Please reproduce the source text in the data below character for character, leaving the pictures out of your answer.

■ **Study material**
=== Begin Enclosure ===

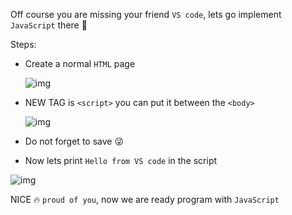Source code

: Off course you are missing your friend `VS code`, lets go implement `JavaScript` there 🥰

Steps: 

- Create a normal `HTML` page

  ![img](https://lh4.googleusercontent.com/Di6jAeCiXEG2zsZVJRo3VP0cWLTvubixzl70E4HpB7c-QIundwsPspIEmy_EFxhgqF5srrSAXE0pm-u3PmlU4846SjFqjNx9LwbbGIYQ2YS2h7uf45-cV40NPQjYcKmSFmyEBttf)

- NEW TAG is `<script>` you can put it between the `<body>`

  ![img](https://lh4.googleusercontent.com/nHu8F3XPOUsum6tstXAXmPhUvAgSTx_-D9EiBlcgFDubNitrtGKhiYMXcVVSOl6SGy-XWIqI31LnyzfzwqWrVJiPJoeXUnBhHXIlzQYIZdEp2-b1snYNXuMHHbvg_8uvcqK8FNL1)

- Do not forget to save 😜

- Now lets print `Hello from VS code` in the script 

![img](https://lh5.googleusercontent.com/jQ_MePQs4Q9G7UDpPu2XBsdUQKdoKZNCLY2ZU-3pP8KQlng61pn35XqWWN6zTS6wqUOLW74wiuQzdKe6zX8T2yuoPl_jCO1zJw2Sw-bSSh0qZTDCs1zReOHAqbLLVskBrj8EjDXU)

  

NICE 🔥 `proud of you`, now we are ready program with `JavaScript`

=== End Enclosure ===

■ **Written response**
Source code

: Off course you are missing your friend `VS code`, lets go implement `JavaScript` there 🥰

Steps: 

- Create a normal `HTML` page

  ![img](https://lh4.googleusercontent.com/Di6jAeCiXEG2zsZVJRo3VP0cWLTvubixzl70E4HpB7c-QIundwsPspIEmy_EFxhgqF5srrSAXE0pm-u3PmlU4846SjFqjNx9LwbbGIYQ2YS2h7uf45-cV40NPQjYcKmSFmyEBttf)

- NEW TAG is `<script>` you can put it between the `<body>`

  ![img](https://lh4.googleusercontent.com/nHu8F3XPOUsum6tstXAXmPhUvAgSTx_-D9EiBlcgFDubNitrtGKhiYMXcVVSOl6SGy-XWIqI31LnyzfzwqWrVJiPJoeXUnBhHXIlzQYIZdEp2-b1snYNXuMHHbvg_8uvcqK8FNL1)

- Do not forget to save 😜

- Now lets print `Hello from VS code` in the script 

![img](https://lh5.googleusercontent.com/jQ_MePQs4Q9G7UDpPu2XBsdUQKdoKZNCLY2ZU-3pP8KQlng61pn35XqWWN6zTS6wqUOLW74wiuQzdKe6zX8T2yuoPl_jCO1zJw2Sw-bSSh0qZTDCs1zReOHAqbLLVskBrj8EjDXU)

  

NICE 🔥 `proud of you`, now we are ready program with `JavaScript`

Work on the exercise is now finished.